Financial crime is one of the most common risks for many companies, but does whistleblowing help? This is something I wrote about recently in “Revisionsvärlden” a Swedish online trade journal for CFO’s, accountants, auditors and the like. In this blog, I share some of the ideas from that article regarding whistleblowing and fighting financial crime. Quite simply, we believe that if organisations fail to have a secure whistleblowing system in place then they fail to do all they can to reduce the risk of financial crime and thus weaken the trustworthiness of the financial reporting of their operations.
Whistleblower tips help detect financial crime
Let us present you with some statistics about financial crime and whistleblowing. In WhistleB’s recent annual survey of our customers, participants reported that almost a third of all whistleblower cases related to fraud, financial crime or money laundering. Indeed, ever since we started this survey, financial crime has topped the list in terms of the number of reports received. Customers also cite “Detecting fraud and corruption earlier” as a key benefit of having whistleblower systems in place.
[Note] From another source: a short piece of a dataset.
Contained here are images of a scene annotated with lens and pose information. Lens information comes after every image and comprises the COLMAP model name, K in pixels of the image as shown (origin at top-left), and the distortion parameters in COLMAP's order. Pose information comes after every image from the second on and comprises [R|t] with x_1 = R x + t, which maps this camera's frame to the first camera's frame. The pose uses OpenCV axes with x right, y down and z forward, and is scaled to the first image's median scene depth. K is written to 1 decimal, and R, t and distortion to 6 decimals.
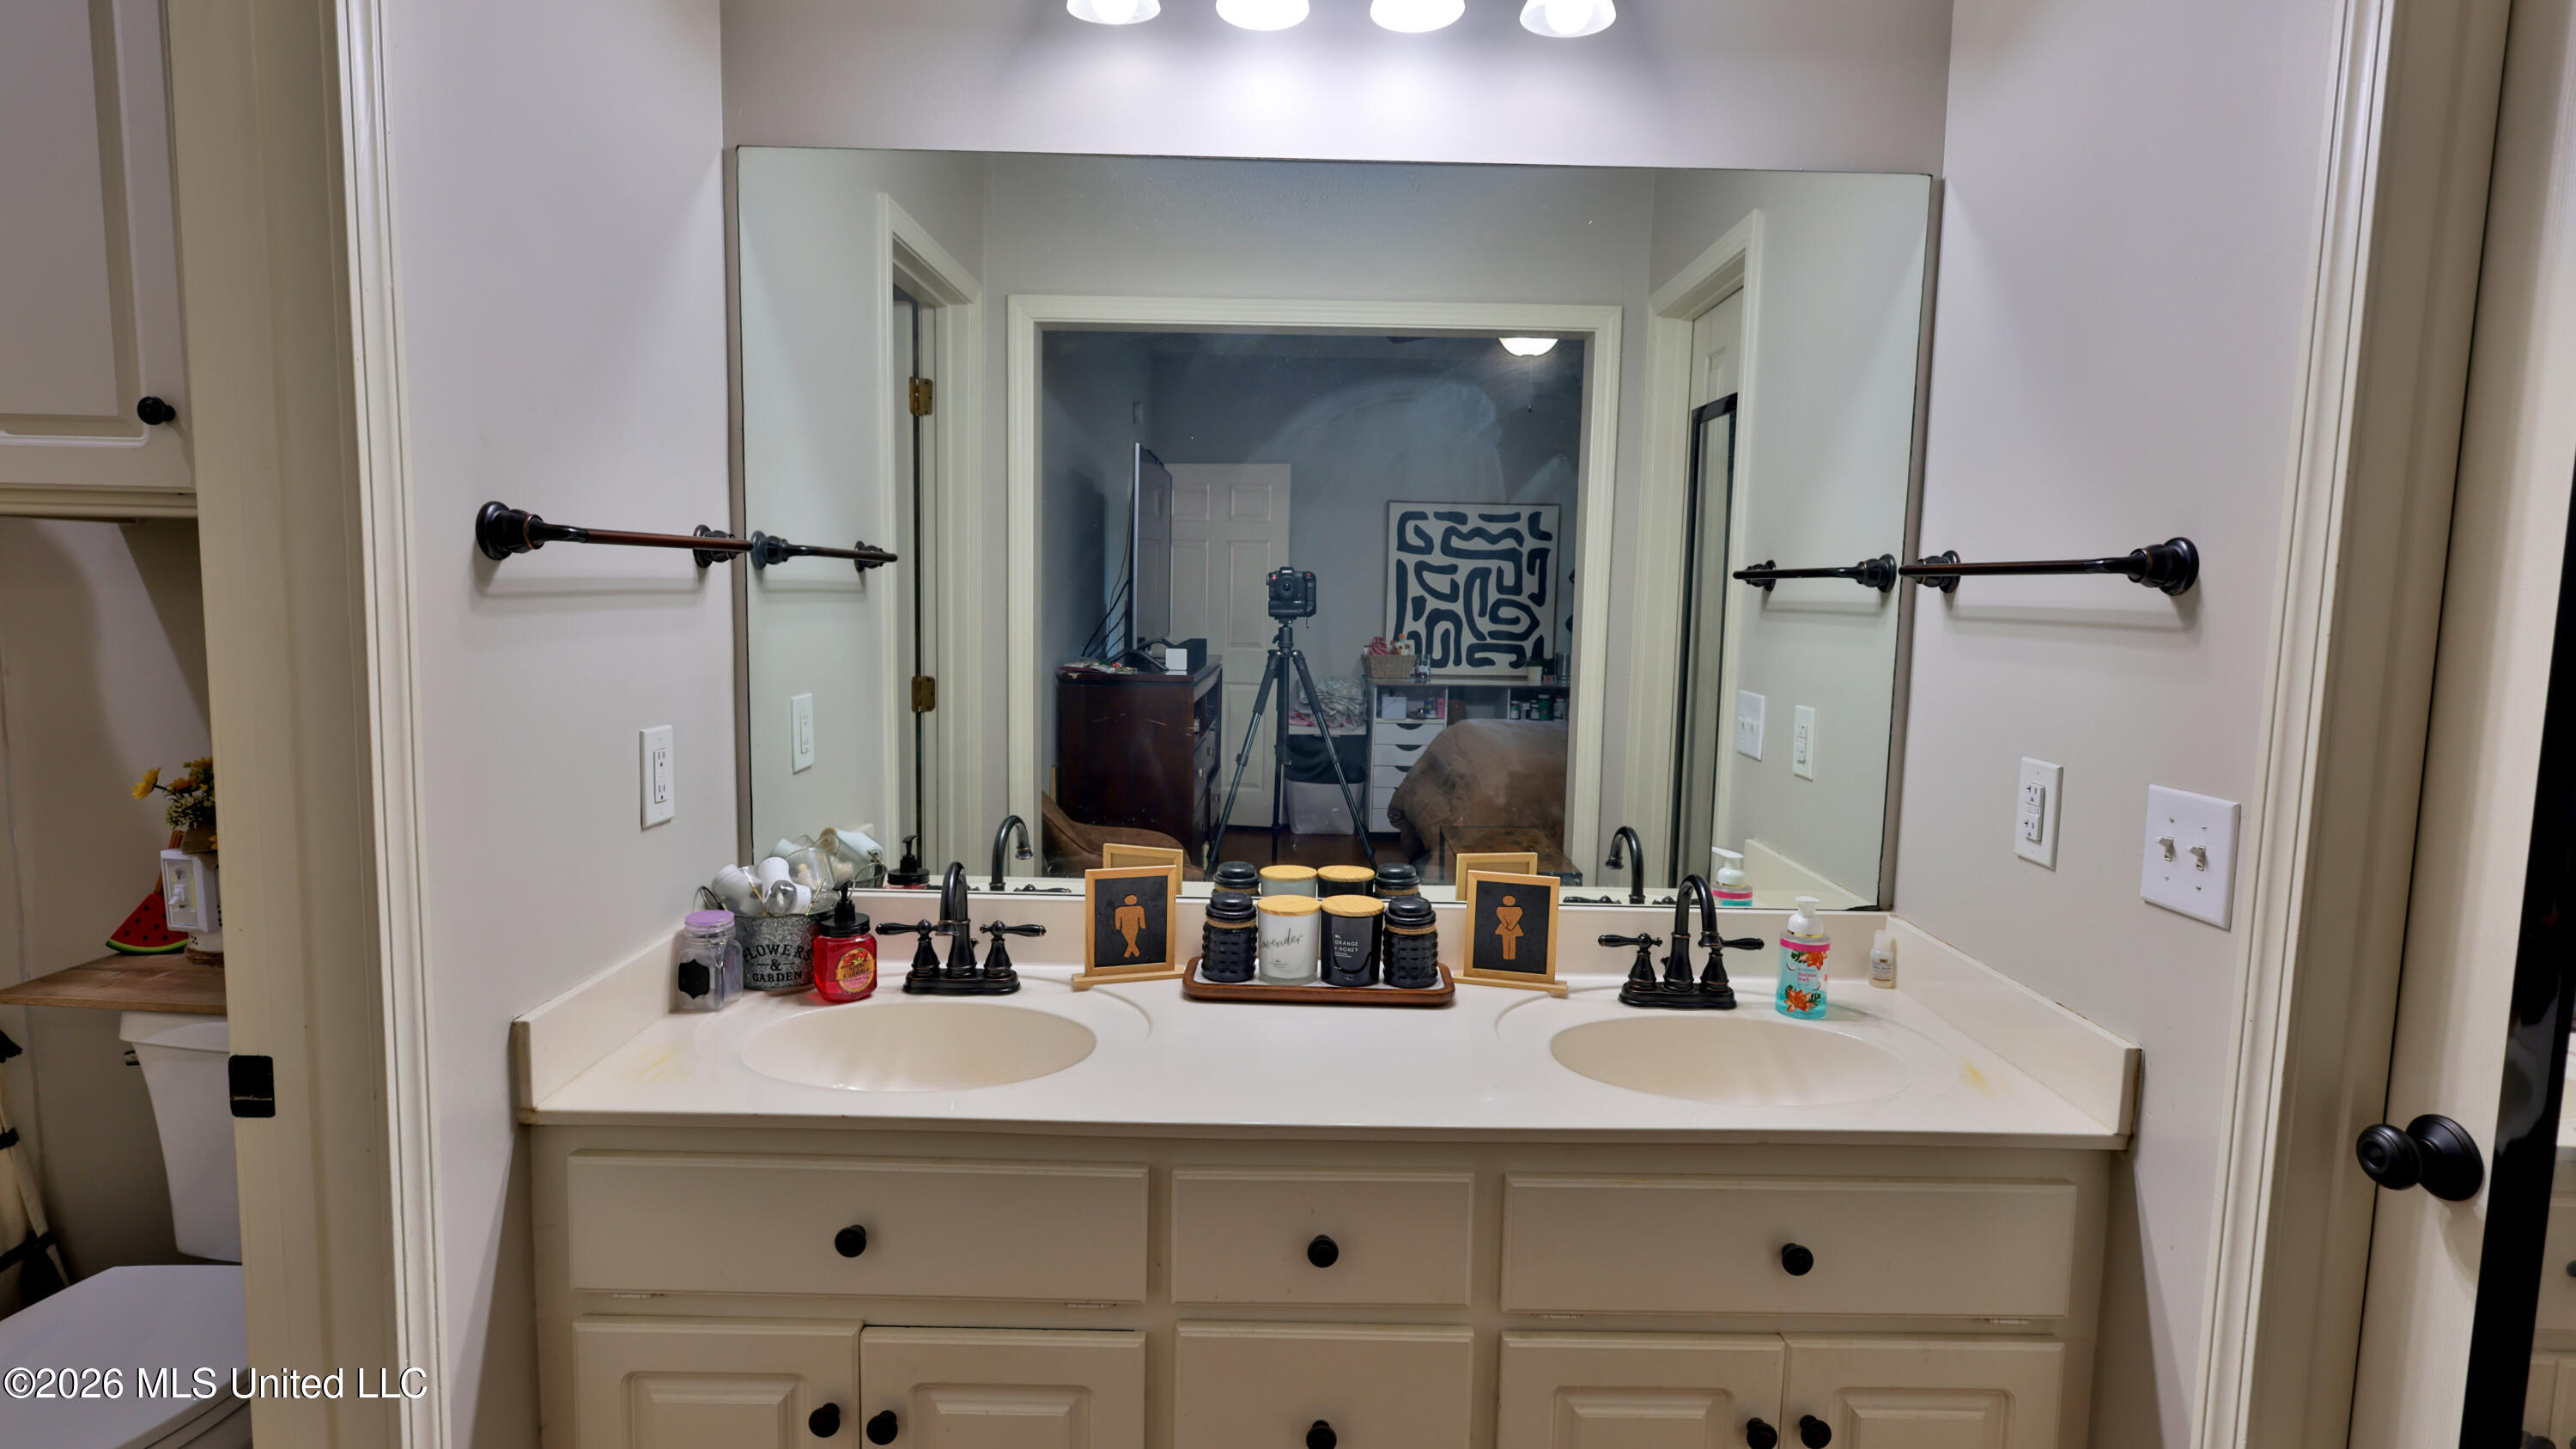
lens RADIAL K [[1248.0, 0, 1292.9], [0, 1248.0, 716.1], [0, 0, 1]] dist [-0.000576, -0.000881]
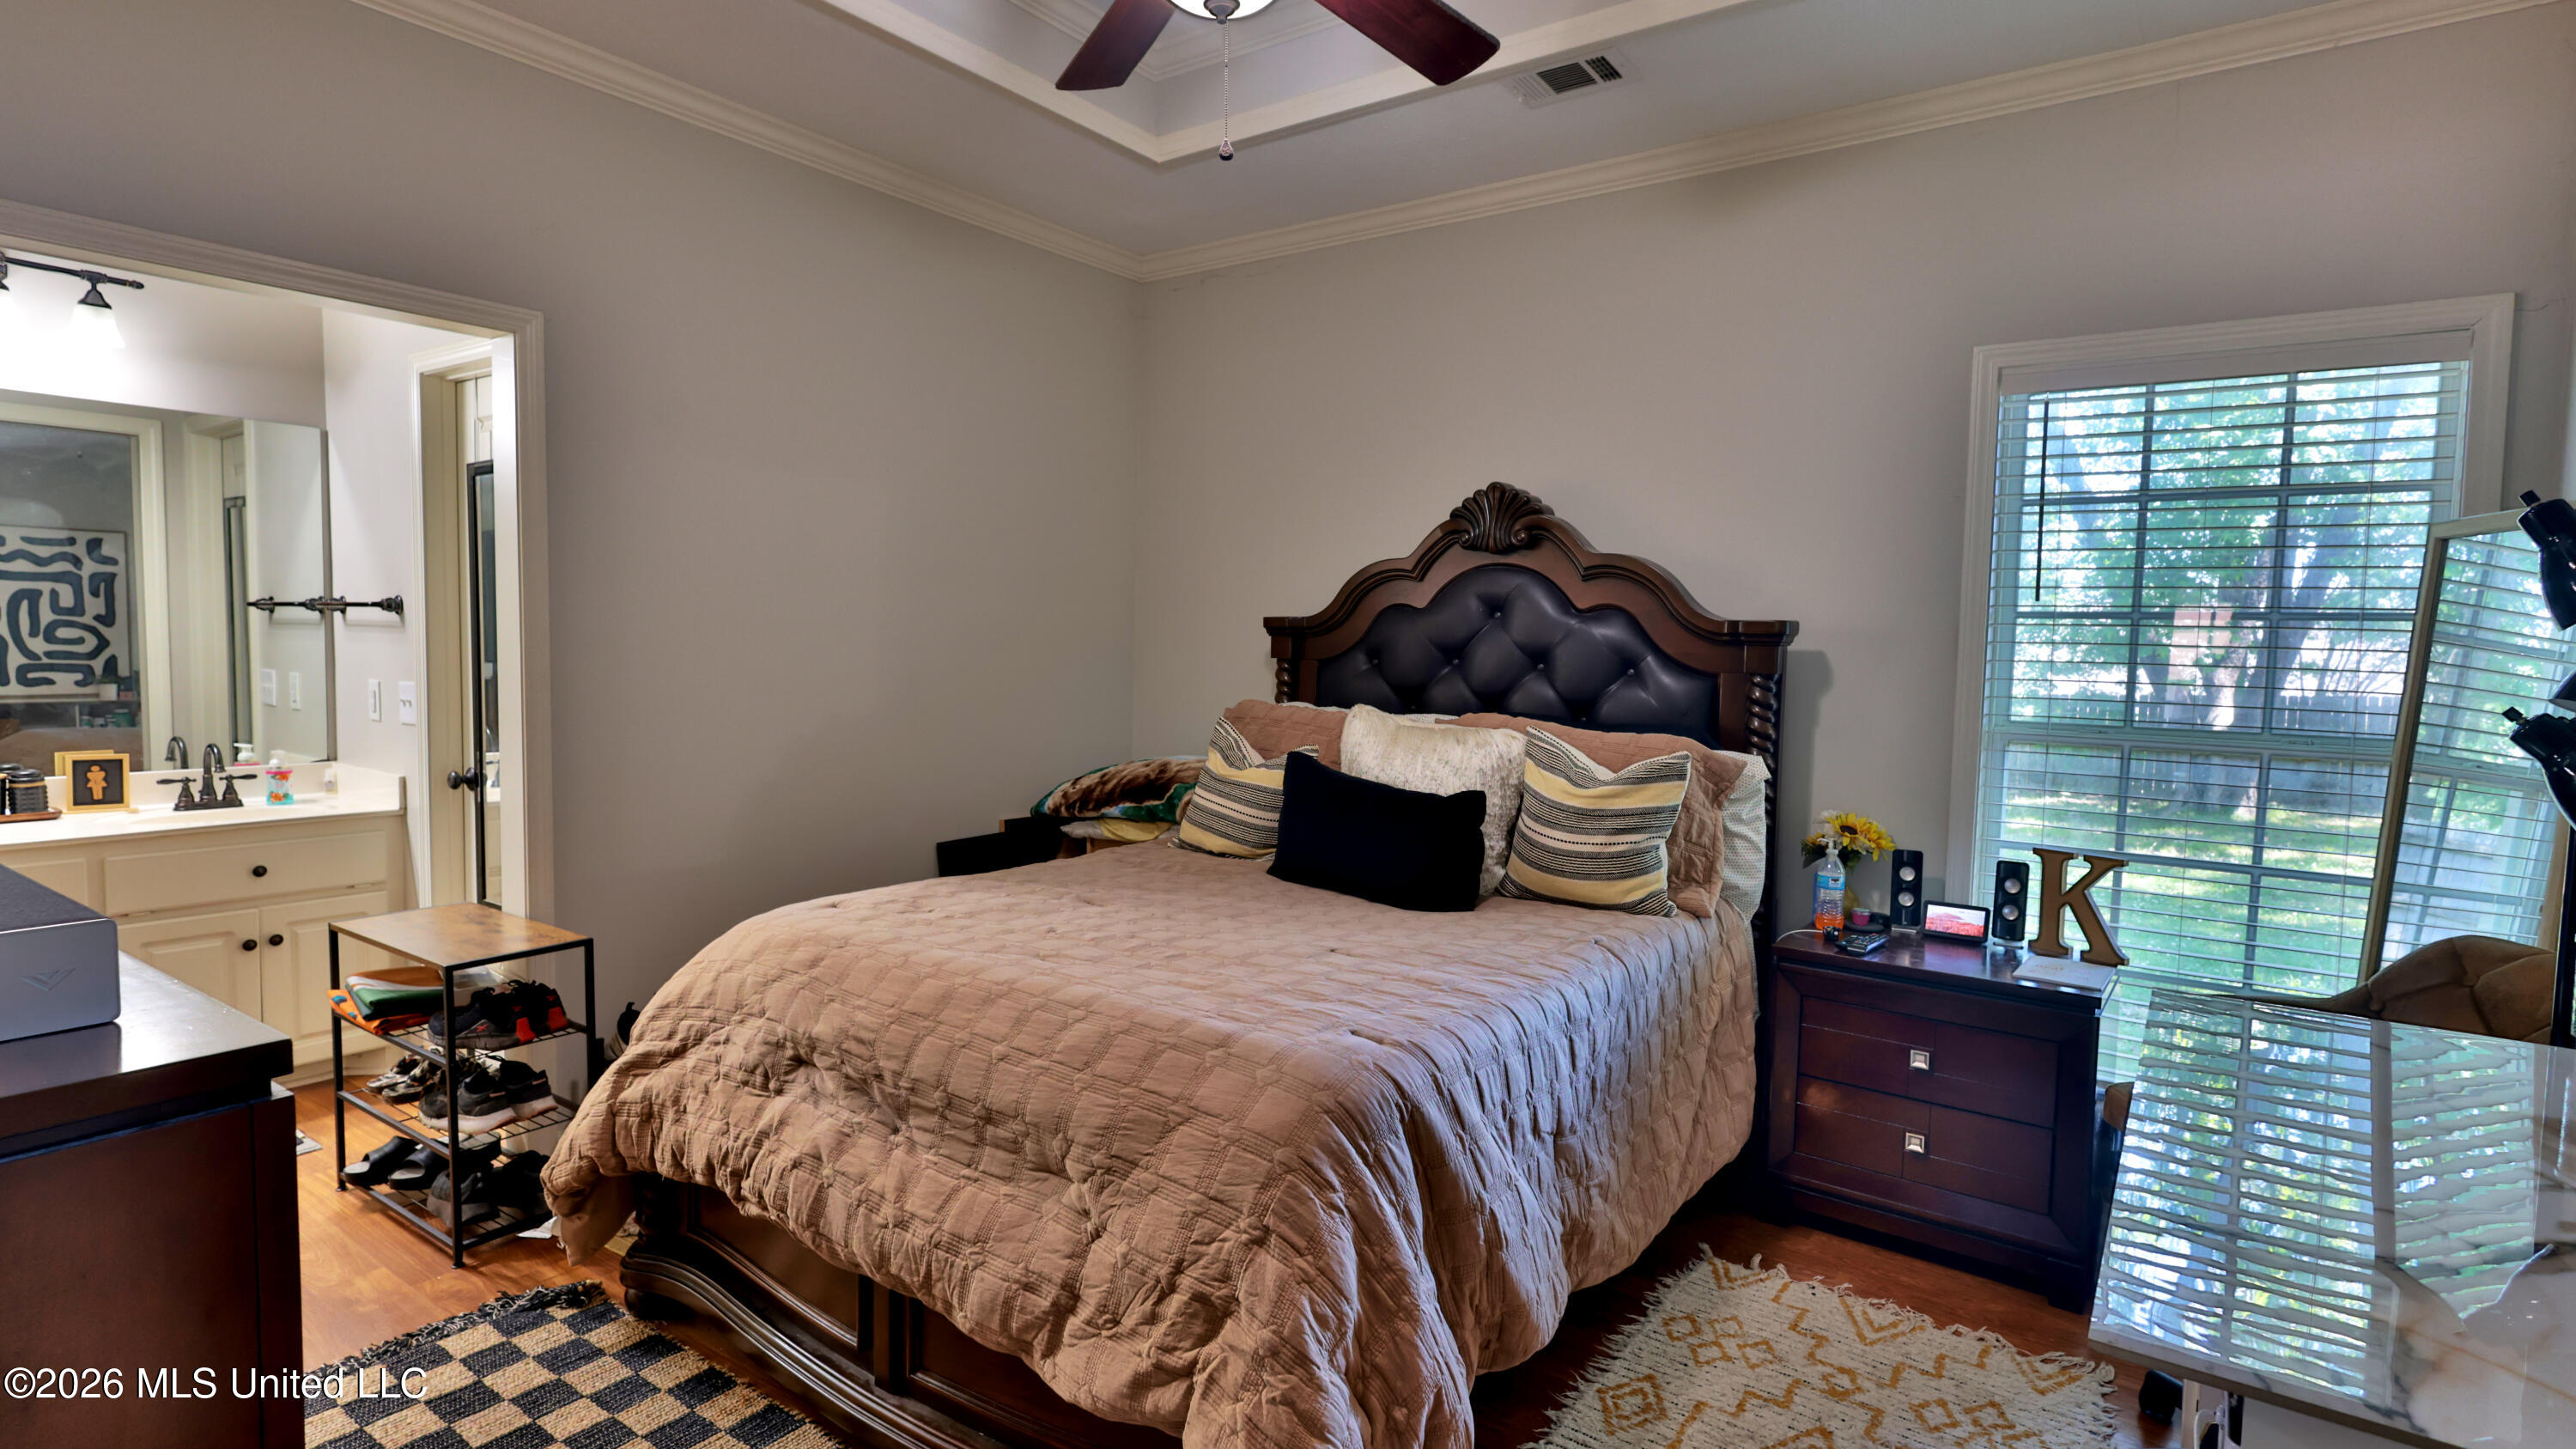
lens RADIAL K [[1248.0, 0, 1292.9], [0, 1248.0, 716.1], [0, 0, 1]] dist [-0.000576, -0.000881]
pose [[0.580809, -0.057465, 0.812009, -0.227032], [0.074215, 0.997089, 0.017479, 0.120846], [-0.810650, 0.050111, 0.583383, -1.188432]]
Further, according to the Association of Certified Fraud Examiners’ 2018 Report to the Nations, corruption and financial statement fraud are the two costliest forms of occupational fraud. Corruption is particularly likely to be detected by a tip. Fraud losses are 50% smaller at organisations with whistleblowing systems than those without. Organisations without whistleblowing reporting channels are more than twice as likely to detect fraud by accident or by external audit.
New laws will soon make whistleblowing systems even hotter in the world of finance
The value of whistleblowers in combatting financial crime and other illegal activities has not passed the EU by. In April 2019, a new EU Whistleblower Protection Directive was approved to protect the rights of those that are brave enough to blow the whistle. The new rules will have an enormous impact as they cover many areas of EU law, including anti-money laundering and corporate taxation, data protection and protection of the Union’s financial interests.
One of the outcomes is that all companies with 50 or more employees will need to establish safe reporting channels within two years, or within four years for companies with between 50 – 250 employees. Companies operating in the area of financial services, products and markets, as well as those vulnerable to money laundering or terrorist financing will also need to comply. If yours is one of the many companies affected, we encourage you to not aim solely to comply with the new directive. The success factor for establishing a whistleblower system is that people feel safe to report serious misconduct such as financial crime, and help you underpin the robustness of your financial reporting. (Read our tips here)
Whistleblowing – a key tool in the financial reporting toolbox
Of course, financial crime will not be stamped out through whistleblower systems alone.
However, a whistleblowing system is an insurance to your stakeholders that you are aware of the issues regarding financial crime, accounting fraud, bribes and corruption, and that you are doing everything you can to prevent their occurring and impacting your company’s financial reporting.